Court halts two Arkansas executions

Don Davis and Bruce Ward
The executions of Don Davis and Bruce Ward have been stayed
The top court in Arkansas has halted two executions that were due to start a series of seven in 11 days. 

The state's Supreme Court acted hours before convicted murderers Don Davis and Bruce Ward were due to die, but the Davis decision could yet be reversed.

Their lawyers had argued they were mentally unfit to face execution and were denied proper assessment. But there was a victory for the state when a federal court lifted an order that blocked all seven executions.


A blanket ruling made on Saturday that the executions could not go ahead because the lethal injection causes suffering has been overruled.

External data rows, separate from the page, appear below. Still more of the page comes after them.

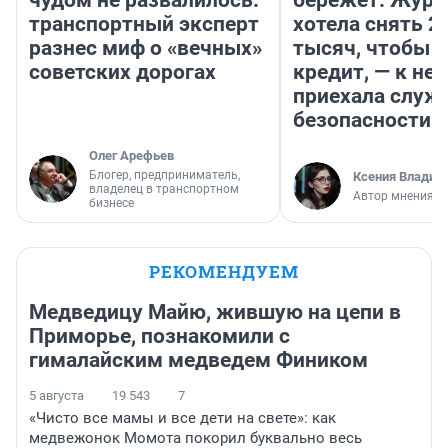
чудом не развалилось:
бережет. Журн
транспортный эксперт
хотела снять 2
разнес миф о «вечных»
тысяч, чтобы п
советских дорогах
кредит, — к не
приехала служ
безопасности
Олег Арефьев
Блогер, предприниматель,
Ксения Владим
владелец в транспортном
Автор мнения
бизнесе
РЕКОМЕНДУЕМ
Медведицу Майю, жившую на цепи в
Приморье, познакомили с
гималайским медведем Фиником
5 августа
19 543
7
«Чисто все мамы и все дети на свете»: как
медвежонок Момота покорил буквально весь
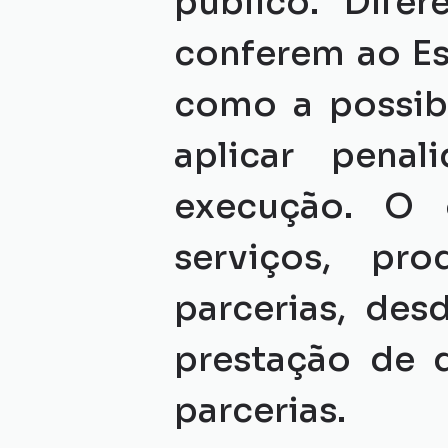
público. Dife
conferem ao Est
como a possibi
aplicar penal
execução. O 
serviços, pr
parcerias, des
prestação de d
parcerias.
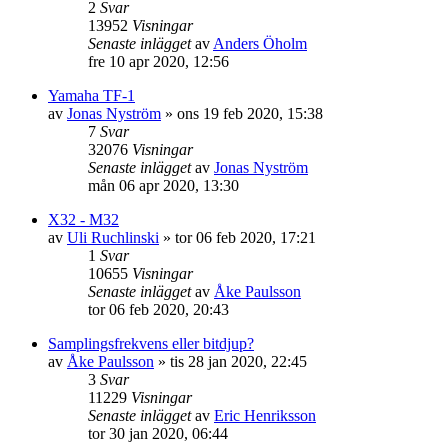
2
Svar
13952
Visningar
Senaste inlägget
av
Anders Öholm
fre 10 apr 2020, 12:56
Yamaha TF-1
av
Jonas Nyström
»
ons 19 feb 2020, 15:38
7
Svar
32076
Visningar
Senaste inlägget
av
Jonas Nyström
mån 06 apr 2020, 13:30
X32 - M32
av
Uli Ruchlinski
»
tor 06 feb 2020, 17:21
1
Svar
10655
Visningar
Senaste inlägget
av
Åke Paulsson
tor 06 feb 2020, 20:43
Samplingsfrekvens eller bitdjup?
av
Åke Paulsson
»
tis 28 jan 2020, 22:45
3
Svar
11229
Visningar
Senaste inlägget
av
Eric Henriksson
tor 30 jan 2020, 06:44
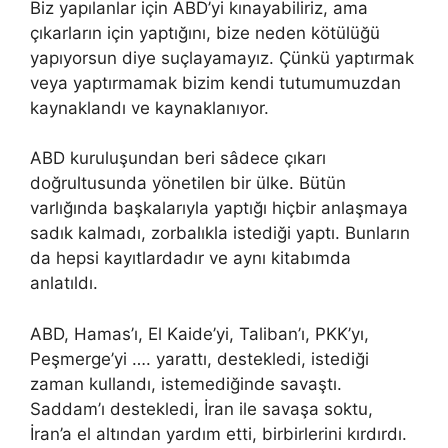
Biz yapılanlar için ABD’yi kınayabiliriz, ama
çıkarların için yaptığını, bize neden kötülüğü
yapıyorsun diye suçlayamayız. Çünkü yaptırmak
veya yaptırmamak bizim kendi tutumumuzdan
kaynaklandı ve kaynaklanıyor.
ABD kuruluşundan beri sâdece çıkarı
doğrultusunda yönetilen bir ülke. Bütün
varlığında başkalarıyla yaptığı hiçbir anlaşmaya
sadık kalmadı, zorbalıkla istediği yaptı. Bunların
da hepsi kayıtlardadır ve aynı kitabımda
anlatıldı.
ABD, Hamas’ı, El Kaide’yi, Taliban’ı, PKK’yı,
Peşmerge’yi …. yarattı, destekledi, istediği
zaman kullandı, istemediğinde savaştı.
Saddam’ı destekledi, İran ile savaşa soktu,
İran’a el altından yardım etti, birbirlerini kırdırdı.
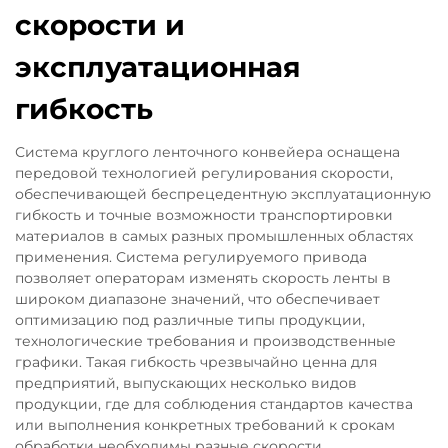
скорости и
эксплуатационная
гибкость
Система круглого ленточного конвейера оснащена
передовой технологией регулирования скорости,
обеспечивающей беспрецедентную эксплуатационную
гибкость и точные возможности транспортировки
материалов в самых разных промышленных областях
применения. Система регулируемого привода
позволяет операторам изменять скорость ленты в
широком диапазоне значений, что обеспечивает
оптимизацию под различные типы продукции,
технологические требования и производственные
графики. Такая гибкость чрезвычайно ценна для
предприятий, выпускающих несколько видов
продукции, где для соблюдения стандартов качества
или выполнения конкретных требований к срокам
обработки необходимы разные скорости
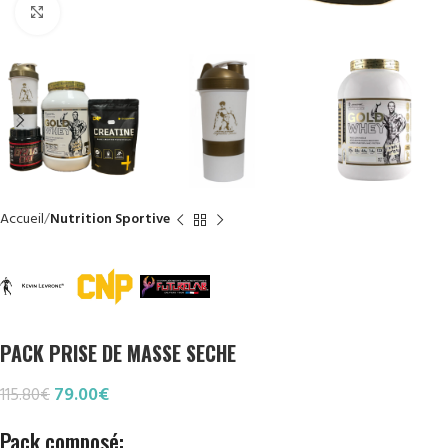
Click to enlarge
Accueil
Nutrition Sportive
PACK PRISE DE MASSE SECHE
79.00
€
115.80
€
Pack composé:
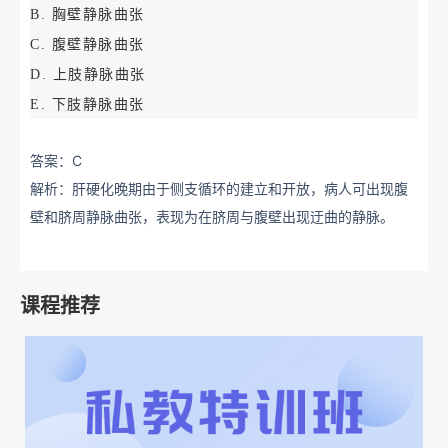
B. 胸壁静脉曲张
C. 腹壁静脉曲张
D. 上肢静脉曲张
E. 下肢静脉曲张
答案：C
解析：肝硬化晚期由于侧支循环的建立和开放，病人可出现腹
壁和脐周静脉曲张，表现为在脐周与腹壁出现迂曲的静脉。
课程推荐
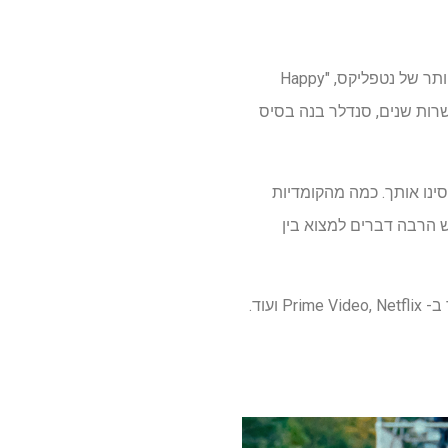
אדם סנדלר הוא בקלות אחד מכוכבי הקומדיה הגדולים ביותר בהוליווד, וההצלחה של המקור החדש ביותר של נטפליקס, "Happy
ך עשרות שנים, סנדלר בנה בסיס
, כיסינו אותך. כמה מהקומדיות
יש הרבה דברים למצוא בין
עוד.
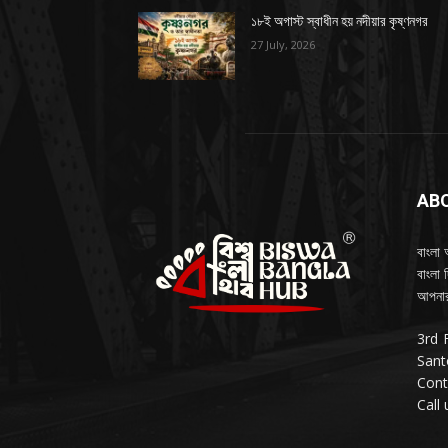
১৮ই অগাস্ট স্বাধীন হয় নদীয়ার কৃষ্ণনগর
27 July, 2026
AB
বাংলা 
বাংলা 
আপনার
3rd 
Sant
Cont
Call 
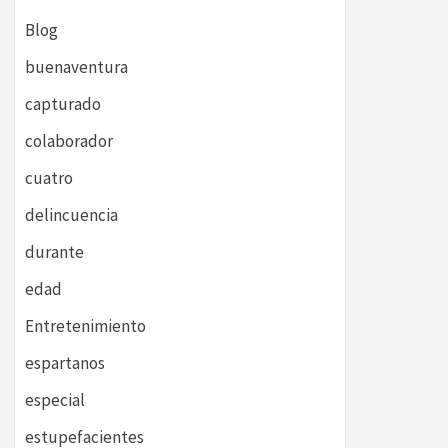
Blog
buenaventura
capturado
colaborador
cuatro
delincuencia
durante
edad
Entretenimiento
espartanos
especial
estupefacientes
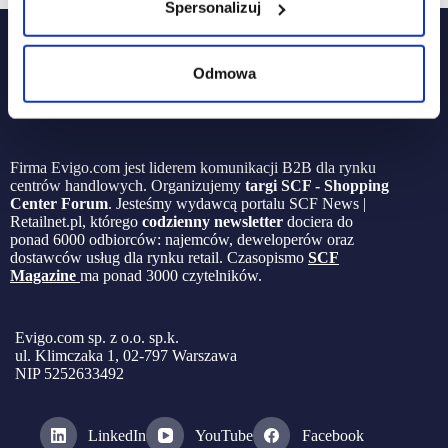
Spersonalizuj
Odmowa
Firma Evigo.com jest liderem komunikacji B2B dla rynku
centrów handlowych. Organizujemy
targi SCF - Shopping
Center Forum
. Jesteśmy wydawcą portalu SCF News |
Retailnet.pl, którego
codzienny newsletter
dociera do
ponad 6000 odbiorców: najemców, deweloperów oraz
dostawców usług dla rynku retail. Czasopismo
SCF
Magazine
ma ponad 3000 czytelników.
Evigo.com sp. z o.o. sp.k.
ul. Klimczaka 1, 02-797 Warszawa
NIP 5252633492
LinkedIn
YouTube
Facebook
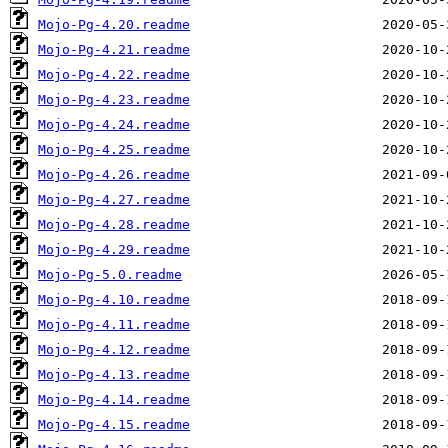
Mojo-Pg-4.20.readme
Mojo-Pg-4.21.readme
Mojo-Pg-4.22.readme
Mojo-Pg-4.23.readme
Mojo-Pg-4.24.readme
Mojo-Pg-4.25.readme
Mojo-Pg-4.26.readme
Mojo-Pg-4.27.readme
Mojo-Pg-4.28.readme
Mojo-Pg-4.29.readme
Mojo-Pg-5.0.readme
Mojo-Pg-4.10.readme
Mojo-Pg-4.11.readme
Mojo-Pg-4.12.readme
Mojo-Pg-4.13.readme
Mojo-Pg-4.14.readme
Mojo-Pg-4.15.readme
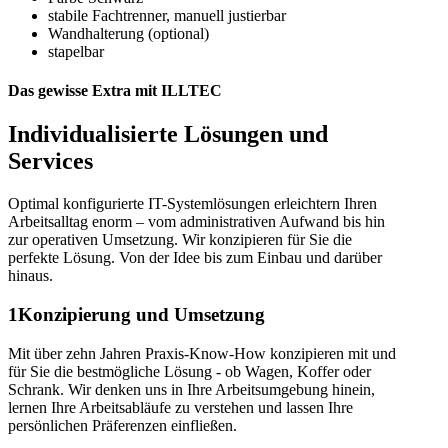
stabile Fachtrenner, manuell justierbar
Wandhalterung (optional)
stapelbar
Das gewisse Extra mit ILLTEC
Individualisierte Lösungen und
Services
Optimal konfigurierte IT-Systemlösungen erleichtern Ihren
Arbeitsalltag enorm – vom administrativen Aufwand bis hin
zur operativen Umsetzung. Wir konzipieren für Sie die
perfekte Lösung. Von der Idee bis zum Einbau und darüber
hinaus.
1
Konzipierung und Umsetzung
Mit über zehn Jahren Praxis-Know-How konzipieren mit und
für Sie die bestmögliche Lösung - ob Wagen, Koffer oder
Schrank. Wir denken uns in Ihre Arbeitsumgebung hinein,
lernen Ihre Arbeitsabläufe zu verstehen und lassen Ihre
persönlichen Präferenzen einfließen.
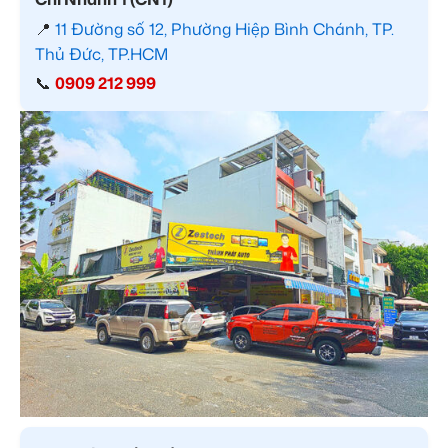
📍
11 Đường số 12, Phường Hiệp Bình Chánh, TP.
Thủ Đức, TP.HCM
📞
0909 212 999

The unprecedented pace at which Arkansas will put the seven men to death has drawn international attention.

It is driven by the state's desire to use a batch of drugs before it expires later this month.
But it has been condemned by critics as an inhumane "assembly line".

What happened on Monday?

There were two rulings - in the first, the Arkansas Supreme Court stayed the executions of Davis and Ward, in a 4-3 decision. They have each spent more than 20 years on death row.

The state's attorney general's office said it would not appeal against the stay for Ward but it would appeal in the case of Davis, so he could yet be put to death on Monday.

Davis was served his last meal and moved to the Cummins Unit, which holds the lethal injection gurney.

In the other decision, the 8th US Circuit Court of Appeals in St Louis vacated the weekend ruling to halt all seven executions.